# WHAT THIS EXERCISE ASKS
(A) Using the political blog posts, answer these:
(i) Whom had the writer earlier picked as a guess, and whom does the writer guess now?
(ii) Which city is said to be flooding again?
(iii) In the post about Brooks, how is Kerry's approach described, and how is Edwards's?
(B) Extend the political blog posts past their final sentence.

# DOCUMENT
──────────────────────────────
Gonzales would be a problem with the right, and I doubt that Bush can afford to alienate them.

The most "John Roberts" are these possibilities would be Michael McConnell. I rest are too unknown to really guess what the immediate reaction would be. But a President with approvals in the low 40's can't assume anything, even when his party controls the Senate. My guess is that an extreme pick is probably off the table because a loss might cripple the last term.

I had earlier picked Gonzales as my guess, but I think the right has stopped that pick, so now I will guess McConnell. I imagine that we will know for certain by the end of the week.

Friday, September 23, 2005

Can't Catch a Break

New Orleans is apparently flooding again. Luckily there is hardly anyone left, but this will certainly complicate rebuilding and relief efforts, especially if Rita leaves a path of destruction.

Thursday, September 22, 2005

Brooks on Kerry/Edwards

David Brooks observes the difference in approaches that the Democrats 2004 ticket have taken over the past few weeks. Kerry is all attack, Edwards is attack with an alternative. Brooks clearly thinks that Edwards approach is the winning way, but wonders if Democrats are listening?

But what Brooks, and several other conservative commentators, fail to realize is that Kerry can talk all he wants, but the man is never going to be a major political player again. Kerry would lose to every other major (and most minor) possible Democratic candidate in the '08 primary. He had his chance, and blew it big time.
──────────────────────────────
# COLLECTED MATERIAL
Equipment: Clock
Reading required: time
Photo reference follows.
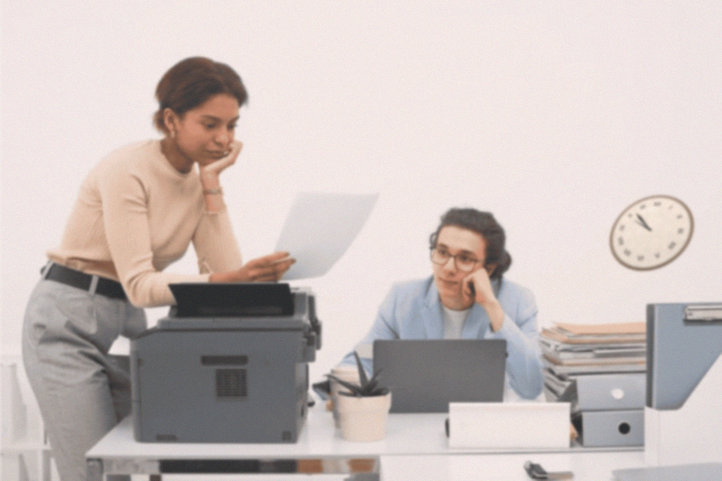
──────────────────────────────
# THE RESULTS
(A)
(i) The writer had earlier picked Gonzales and now guesses McConnell.
(ii) New Orleans.
(iii) Kerry is all attack. Edwards is attack with an alternative.

(B)
Edwards, on the other hand, has apparently recognized the flaws in the 04 campaign -- sometimes you actually need some ideas to win. Edwards remains a major player because people will listen to him and he has some ideas to communicate. At this point, we in the Democratic Party are listening to Kerry just to be polite, and even then all he does is rehash last year's race. That politeness may have to end soon.


After hearing for a few weeks now that the federal government has only a limited amount that it can do before a hurricane hits, there certainly seems to be a whole lotta federal activity in preparation for Hurricane Rita. (Appropriately, I might add.)

But it certainly hurts the blame the city and state theme that has been a favorite of some conservatives.

Tuesday, September 20, 2005


That is the disapproval of Bush's job in the latest CNN/USA Today/Gallup poll. Only 40% approve. I imagine that the WH is banging it's collective head against the wall trying to figure out what they can do to stop this plummet. (Oh, that's right, this WH never looks at polls, I guess everything is fine then.)

Monday, September 19, 2005

In Case You Were Wondering . . .

and of course I think you were since you bothered to stop by -- I would vote to confirm John Roberts as Chief Justice.

I also think that the Democratic Senators should do so in good numbers, but fear that they will not. I have not seen anything that disqualifies Roberts from serving, except that he is conservative, and merely being conservative is not enough in my book to disqualify someone from serving on the Supreme Court.

And politically, voting against Roberts in large numbers will weaken the Democrats' position should Bush decide to send up a Janice Brown or Priscilla Owens for the next open seat.

Cronyism Alert

Kevin Drum worries that Bush appears to be continuing his trend of stocking the government with cronies, as opposed to, you know, actual qualified people.

You would think that Katrina might have taught him a lesson. But as I observed not long ago, Republicans don't really believe in government, so it is hard to find qualified Republicans who are willing to serve (or take the salary cut).

What A Hurricane Can Do?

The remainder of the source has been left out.